TASK REQUIREMENTS:
If any record holds an image, omit the image and print the rest exactly.

EXTRACTED DATA:
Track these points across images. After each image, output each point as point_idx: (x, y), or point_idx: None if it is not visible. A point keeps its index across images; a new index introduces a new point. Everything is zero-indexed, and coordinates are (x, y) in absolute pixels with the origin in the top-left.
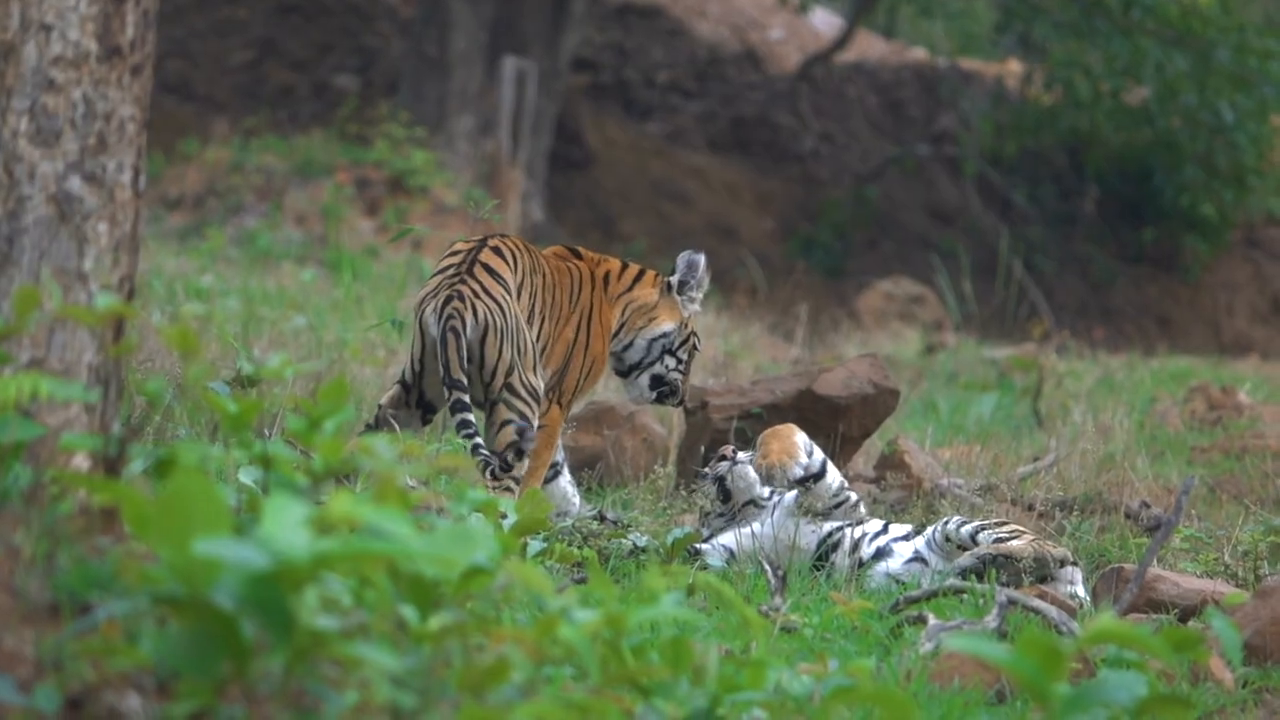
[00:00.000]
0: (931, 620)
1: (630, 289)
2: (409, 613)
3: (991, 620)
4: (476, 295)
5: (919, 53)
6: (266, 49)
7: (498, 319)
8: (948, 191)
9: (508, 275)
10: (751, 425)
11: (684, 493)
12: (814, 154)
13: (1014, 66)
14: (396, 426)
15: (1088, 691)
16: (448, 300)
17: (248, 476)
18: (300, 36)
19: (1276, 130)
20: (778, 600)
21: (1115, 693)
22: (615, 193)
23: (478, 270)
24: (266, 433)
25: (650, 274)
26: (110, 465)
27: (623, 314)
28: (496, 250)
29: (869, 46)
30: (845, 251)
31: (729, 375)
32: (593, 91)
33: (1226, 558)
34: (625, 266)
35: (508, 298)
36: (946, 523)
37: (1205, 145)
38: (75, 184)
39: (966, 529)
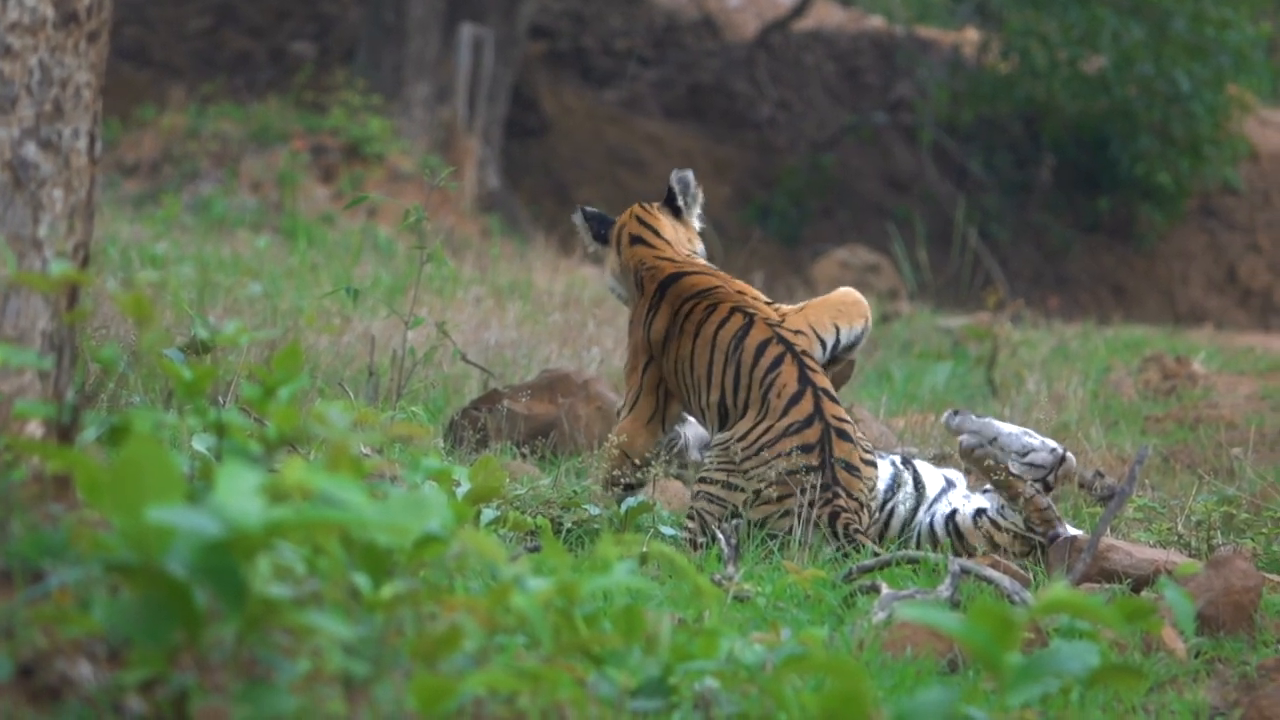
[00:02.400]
0: (884, 589)
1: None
2: (362, 581)
3: (944, 590)
4: None
5: (876, 21)
6: (224, 15)
7: None
8: (904, 160)
9: None
10: None
11: (637, 461)
12: (771, 122)
13: (971, 35)
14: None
15: (1040, 661)
16: None
17: (201, 444)
18: (257, 3)
19: (1232, 99)
20: (730, 569)
21: (1067, 662)
22: (571, 160)
23: None
24: (221, 400)
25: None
26: (64, 432)
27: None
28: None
29: (827, 14)
30: (801, 219)
31: None
32: (550, 59)
33: (1180, 528)
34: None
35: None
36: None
37: (1161, 114)
38: (31, 150)
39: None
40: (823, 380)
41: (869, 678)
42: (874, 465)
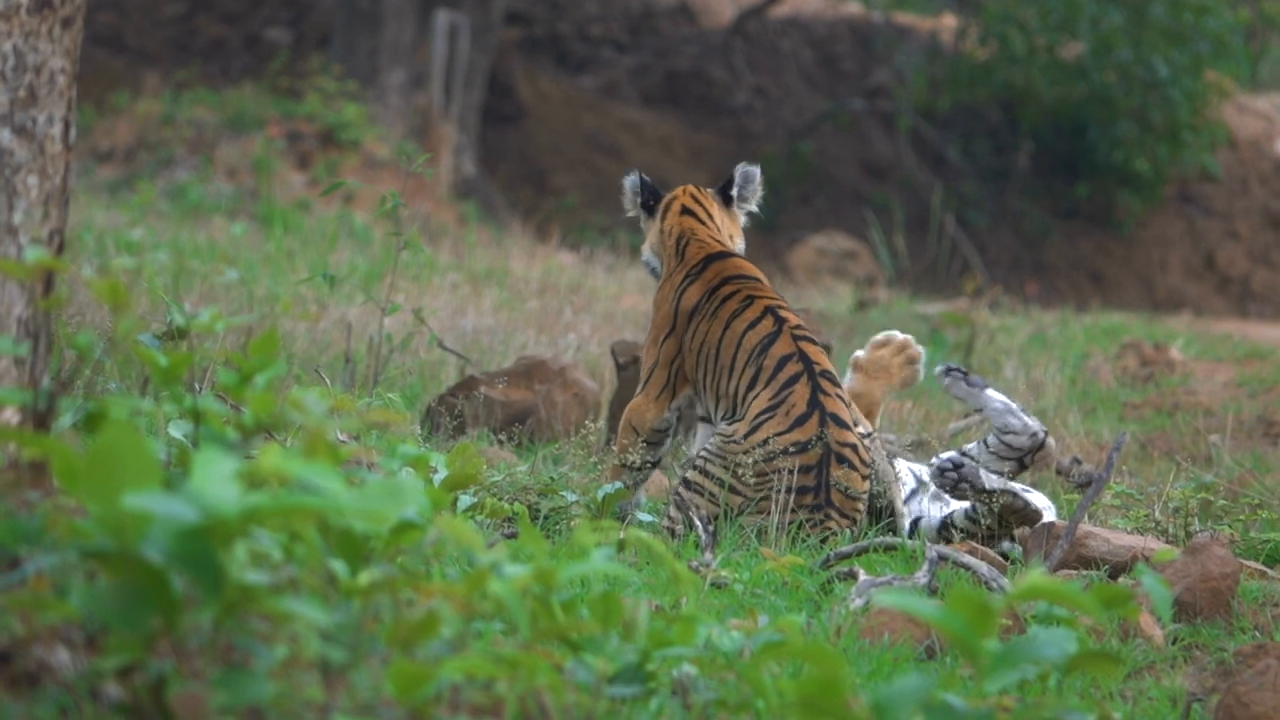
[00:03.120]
0: (862, 576)
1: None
2: (339, 567)
3: (922, 576)
4: None
5: (854, 7)
6: (198, 2)
7: None
8: (882, 146)
9: None
10: None
11: (614, 448)
12: (748, 108)
13: (949, 21)
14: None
15: (1017, 648)
16: None
17: (178, 430)
18: None
19: (1211, 86)
20: (708, 556)
21: (1045, 649)
22: (548, 147)
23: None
24: (197, 387)
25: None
26: (40, 419)
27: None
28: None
29: (803, 0)
30: (778, 206)
31: None
32: (526, 45)
33: (1157, 514)
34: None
35: None
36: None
37: (1140, 100)
38: (5, 137)
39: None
40: (834, 405)
41: (846, 664)
42: (873, 489)
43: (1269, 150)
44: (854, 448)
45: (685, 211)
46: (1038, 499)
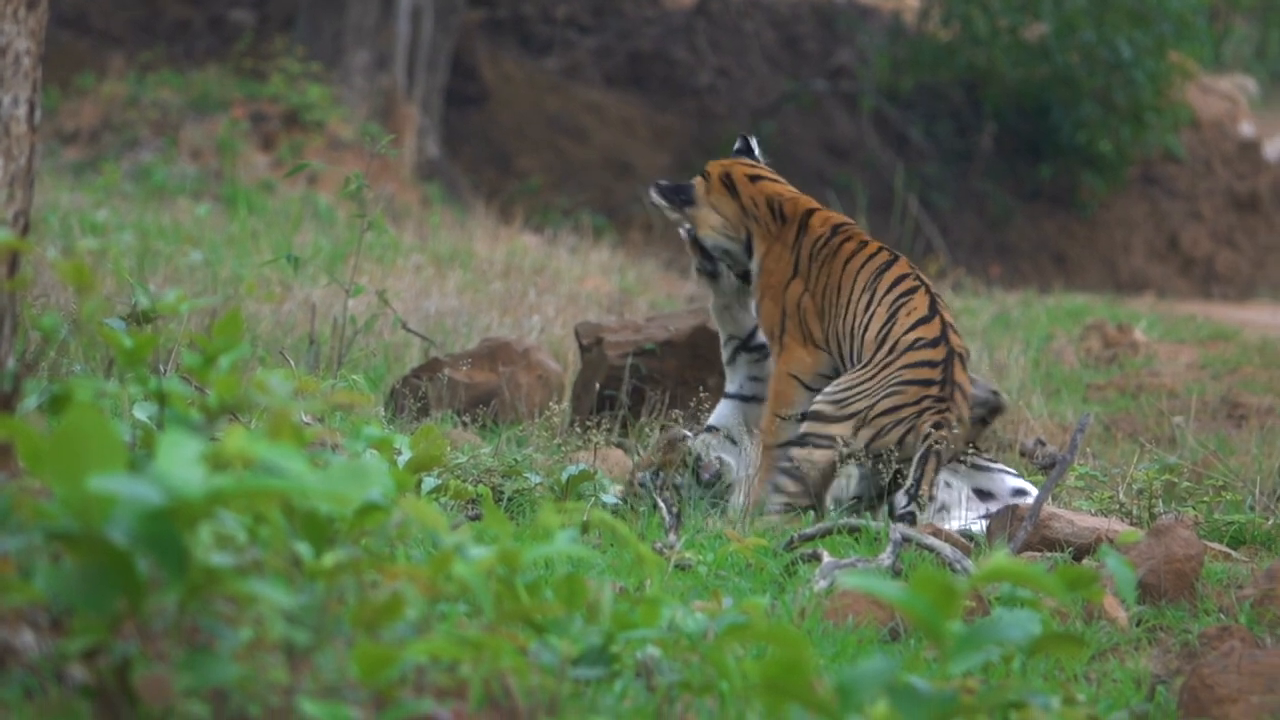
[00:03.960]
0: (826, 558)
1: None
2: (303, 549)
3: (886, 558)
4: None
5: None
6: None
7: None
8: (844, 127)
9: None
10: (646, 362)
11: (579, 429)
12: (710, 89)
13: (911, 2)
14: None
15: (981, 629)
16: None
17: (143, 412)
18: None
19: (1174, 67)
20: (672, 538)
21: (1009, 631)
22: (511, 129)
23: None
24: (162, 368)
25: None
26: (4, 401)
27: None
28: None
29: None
30: None
31: (624, 312)
32: (489, 26)
33: (1121, 496)
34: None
35: None
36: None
37: (1103, 82)
38: None
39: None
40: (949, 315)
41: (810, 646)
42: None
43: (1232, 131)
44: (967, 352)
45: (754, 179)
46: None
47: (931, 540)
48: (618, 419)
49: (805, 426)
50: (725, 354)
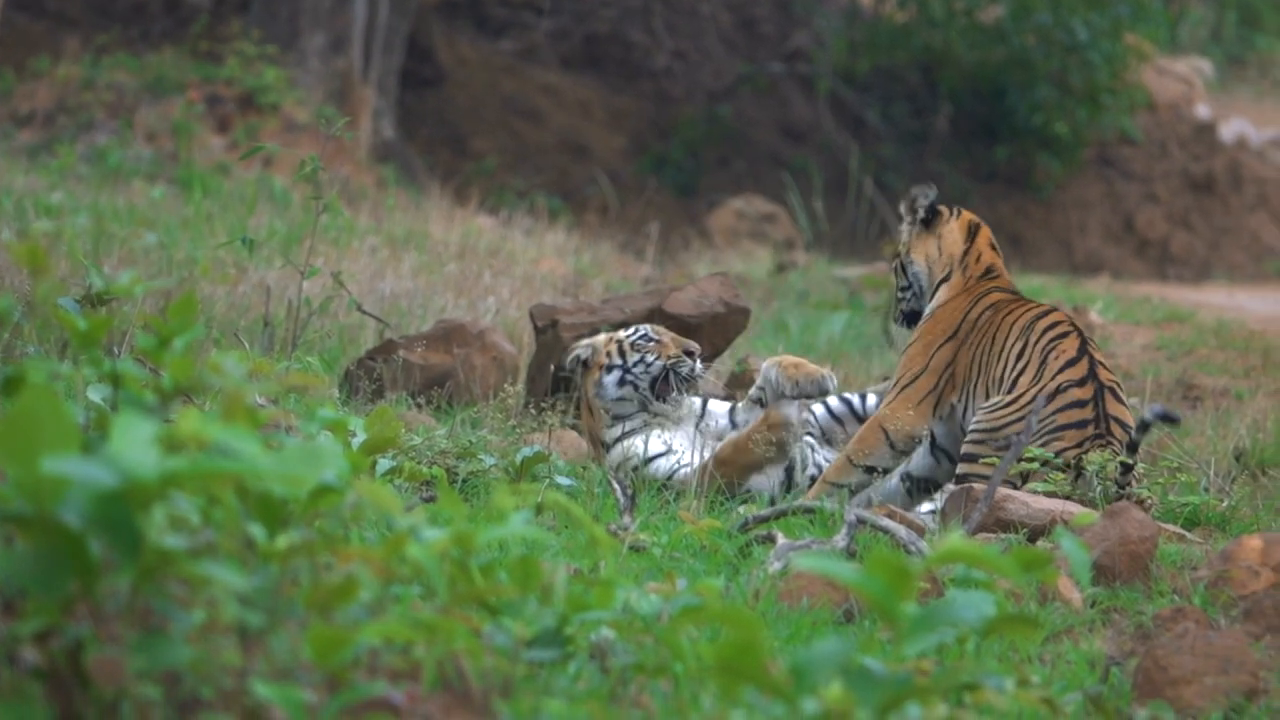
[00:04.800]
0: (780, 540)
1: None
2: (257, 531)
3: (840, 540)
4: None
5: None
6: None
7: None
8: (800, 110)
9: None
10: None
11: (533, 411)
12: (667, 71)
13: None
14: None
15: (936, 611)
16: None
17: (96, 394)
18: None
19: (1130, 49)
20: (626, 519)
21: (963, 612)
22: (467, 111)
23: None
24: (116, 350)
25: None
26: None
27: None
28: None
29: None
30: (697, 170)
31: (580, 293)
32: (445, 9)
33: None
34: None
35: None
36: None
37: (1059, 63)
38: None
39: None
40: (1100, 354)
41: (765, 628)
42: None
43: (1188, 113)
44: (1119, 385)
45: (994, 247)
46: None
47: (886, 522)
48: (572, 401)
49: (963, 468)
50: None
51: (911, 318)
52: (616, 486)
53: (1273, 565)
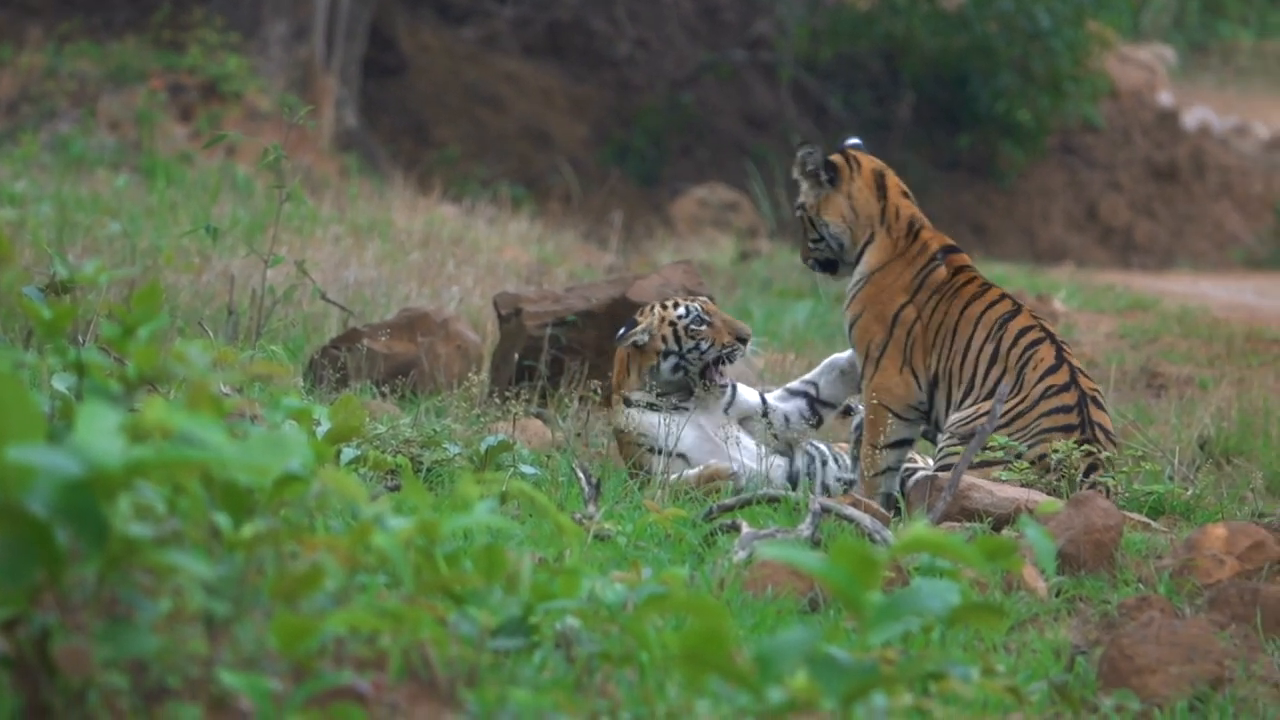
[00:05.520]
0: (745, 528)
1: None
2: (223, 520)
3: (805, 528)
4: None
5: None
6: None
7: None
8: (763, 98)
9: None
10: (565, 332)
11: (498, 400)
12: (629, 60)
13: None
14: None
15: (901, 600)
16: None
17: (61, 383)
18: None
19: (1093, 36)
20: (591, 508)
21: (928, 601)
22: (429, 99)
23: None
24: (80, 339)
25: None
26: None
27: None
28: None
29: None
30: (660, 158)
31: (543, 282)
32: None
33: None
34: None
35: None
36: None
37: (1022, 51)
38: None
39: None
40: (1077, 361)
41: (730, 617)
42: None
43: (1151, 101)
44: (1100, 393)
45: (906, 195)
46: None
47: (851, 511)
48: (536, 389)
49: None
50: None
51: (827, 265)
52: (581, 475)
53: (1237, 554)
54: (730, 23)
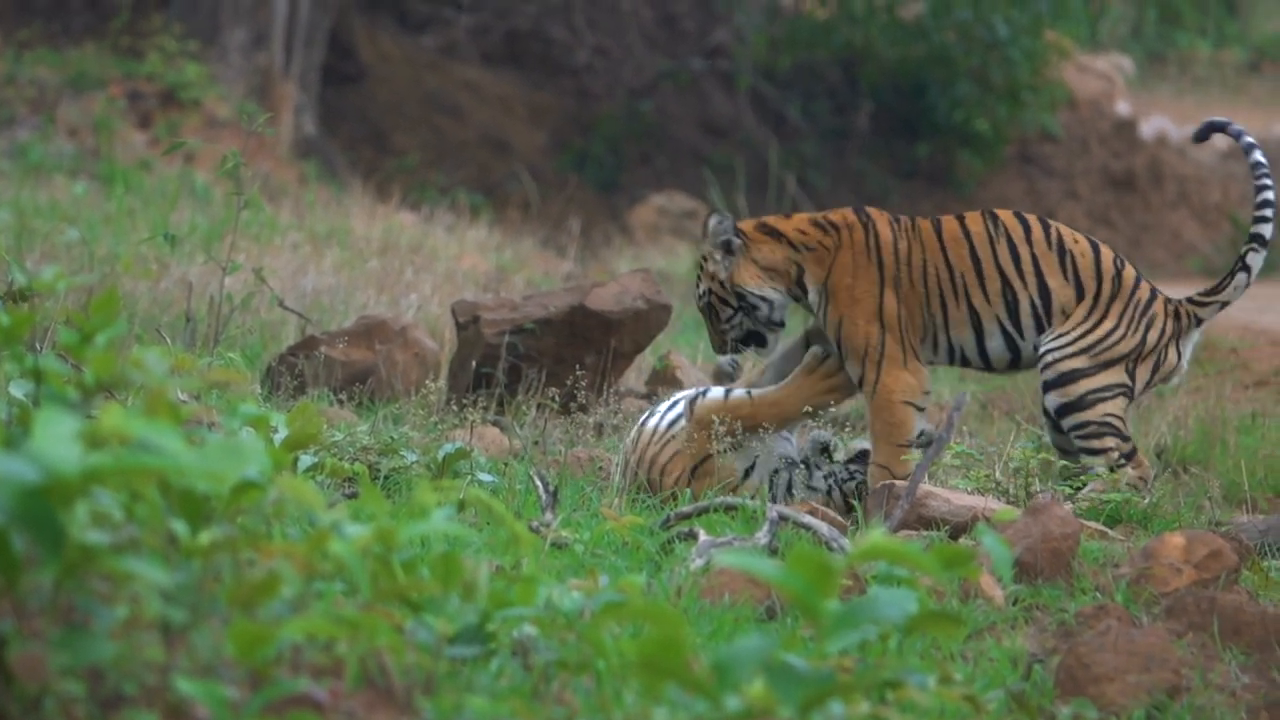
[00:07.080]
0: (702, 536)
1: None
2: (179, 527)
3: (762, 536)
4: None
5: None
6: None
7: None
8: (721, 106)
9: None
10: (523, 340)
11: (455, 407)
12: (588, 68)
13: None
14: None
15: (858, 608)
16: None
17: (19, 390)
18: None
19: (1051, 46)
20: (548, 516)
21: (885, 609)
22: (388, 106)
23: None
24: (38, 346)
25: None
26: None
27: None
28: None
29: None
30: (618, 166)
31: (501, 290)
32: (366, 4)
33: (998, 474)
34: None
35: None
36: None
37: (980, 60)
38: None
39: None
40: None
41: (687, 625)
42: None
43: (1109, 110)
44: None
45: (787, 216)
46: None
47: (808, 519)
48: (494, 397)
49: (1092, 416)
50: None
51: (750, 338)
52: (539, 483)
53: (1195, 562)
54: (689, 31)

SOLUTION TO THE PROBLEM:
Track these points across images. After each image, output each point as point_idx: (x, y), or point_idx: None if it is not visible. A point keeps its index across images; a new index introduces a new point. Everything is zero-indexed, and coordinates are (x, y) in absolute pixels with the origin in the top-left.
[00:00.000]
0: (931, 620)
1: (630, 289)
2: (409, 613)
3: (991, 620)
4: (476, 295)
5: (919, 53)
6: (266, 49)
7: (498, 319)
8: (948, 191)
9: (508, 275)
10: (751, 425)
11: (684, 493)
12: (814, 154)
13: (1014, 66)
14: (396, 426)
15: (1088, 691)
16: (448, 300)
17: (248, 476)
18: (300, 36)
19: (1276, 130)
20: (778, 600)
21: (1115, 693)
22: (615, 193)
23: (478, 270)
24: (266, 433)
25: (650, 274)
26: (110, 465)
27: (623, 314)
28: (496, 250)
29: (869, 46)
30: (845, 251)
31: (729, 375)
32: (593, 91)
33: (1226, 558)
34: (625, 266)
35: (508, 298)
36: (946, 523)
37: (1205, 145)
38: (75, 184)
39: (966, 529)
[00:02.400]
0: (884, 589)
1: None
2: (362, 581)
3: (944, 590)
4: None
5: (876, 21)
6: (224, 15)
7: None
8: (904, 160)
9: None
10: None
11: (637, 461)
12: (771, 122)
13: (971, 35)
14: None
15: (1040, 661)
16: None
17: (201, 444)
18: (257, 3)
19: (1232, 99)
20: (730, 569)
21: (1067, 662)
22: (571, 160)
23: None
24: (221, 400)
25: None
26: (64, 432)
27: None
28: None
29: (827, 14)
30: (801, 219)
31: None
32: (550, 59)
33: (1180, 528)
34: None
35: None
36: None
37: (1161, 114)
38: (31, 150)
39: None
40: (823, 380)
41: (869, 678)
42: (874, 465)
[00:03.120]
0: (862, 576)
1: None
2: (339, 567)
3: (922, 576)
4: None
5: (854, 7)
6: (198, 2)
7: None
8: (882, 146)
9: None
10: None
11: (614, 448)
12: (748, 108)
13: (949, 21)
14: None
15: (1017, 648)
16: None
17: (178, 430)
18: None
19: (1211, 86)
20: (708, 556)
21: (1045, 649)
22: (548, 147)
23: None
24: (197, 387)
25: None
26: (40, 419)
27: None
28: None
29: (803, 0)
30: (778, 206)
31: None
32: (526, 45)
33: (1157, 514)
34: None
35: None
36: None
37: (1140, 100)
38: (5, 137)
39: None
40: (834, 405)
41: (846, 664)
42: (873, 489)
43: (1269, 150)
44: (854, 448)
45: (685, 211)
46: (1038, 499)
[00:03.960]
0: (826, 558)
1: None
2: (303, 549)
3: (886, 558)
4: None
5: None
6: None
7: None
8: (844, 127)
9: None
10: (646, 362)
11: (579, 429)
12: (710, 89)
13: (911, 2)
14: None
15: (981, 629)
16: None
17: (143, 412)
18: None
19: (1174, 67)
20: (672, 538)
21: (1009, 631)
22: (511, 129)
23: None
24: (162, 368)
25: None
26: (4, 401)
27: None
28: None
29: None
30: None
31: (624, 312)
32: (489, 26)
33: (1121, 496)
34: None
35: None
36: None
37: (1103, 82)
38: None
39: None
40: (949, 315)
41: (810, 646)
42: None
43: (1232, 131)
44: (967, 352)
45: (754, 179)
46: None
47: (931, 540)
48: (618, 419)
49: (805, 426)
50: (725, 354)
[00:04.800]
0: (780, 540)
1: None
2: (257, 531)
3: (840, 540)
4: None
5: None
6: None
7: None
8: (800, 110)
9: None
10: None
11: (533, 411)
12: (667, 71)
13: None
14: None
15: (936, 611)
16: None
17: (96, 394)
18: None
19: (1130, 49)
20: (626, 519)
21: (963, 612)
22: (467, 111)
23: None
24: (116, 350)
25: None
26: None
27: None
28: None
29: None
30: (697, 170)
31: (580, 293)
32: (445, 9)
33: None
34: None
35: None
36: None
37: (1059, 63)
38: None
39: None
40: (1100, 354)
41: (765, 628)
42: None
43: (1188, 113)
44: (1119, 385)
45: (994, 247)
46: None
47: (886, 522)
48: (572, 401)
49: (963, 468)
50: None
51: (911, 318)
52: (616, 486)
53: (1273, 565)
[00:05.520]
0: (745, 528)
1: None
2: (223, 520)
3: (805, 528)
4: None
5: None
6: None
7: None
8: (763, 98)
9: None
10: (565, 332)
11: (498, 400)
12: (629, 60)
13: None
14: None
15: (901, 600)
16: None
17: (61, 383)
18: None
19: (1093, 36)
20: (591, 508)
21: (928, 601)
22: (429, 99)
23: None
24: (80, 339)
25: None
26: None
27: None
28: None
29: None
30: (660, 158)
31: (543, 282)
32: None
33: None
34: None
35: None
36: None
37: (1022, 51)
38: None
39: None
40: (1077, 361)
41: (730, 617)
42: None
43: (1151, 101)
44: (1100, 393)
45: (906, 195)
46: None
47: (851, 511)
48: (536, 389)
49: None
50: None
51: (827, 265)
52: (581, 475)
53: (1237, 554)
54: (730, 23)
[00:07.080]
0: (702, 536)
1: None
2: (179, 527)
3: (762, 536)
4: None
5: None
6: None
7: None
8: (721, 106)
9: None
10: (523, 340)
11: (455, 407)
12: (588, 68)
13: None
14: None
15: (858, 608)
16: None
17: (19, 390)
18: None
19: (1051, 46)
20: (548, 516)
21: (885, 609)
22: (388, 106)
23: None
24: (38, 346)
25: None
26: None
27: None
28: None
29: None
30: (618, 166)
31: (501, 290)
32: (366, 4)
33: (998, 474)
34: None
35: None
36: None
37: (980, 60)
38: None
39: None
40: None
41: (687, 625)
42: None
43: (1109, 110)
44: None
45: (787, 216)
46: None
47: (808, 519)
48: (494, 397)
49: (1092, 416)
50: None
51: (750, 338)
52: (539, 483)
53: (1195, 562)
54: (689, 31)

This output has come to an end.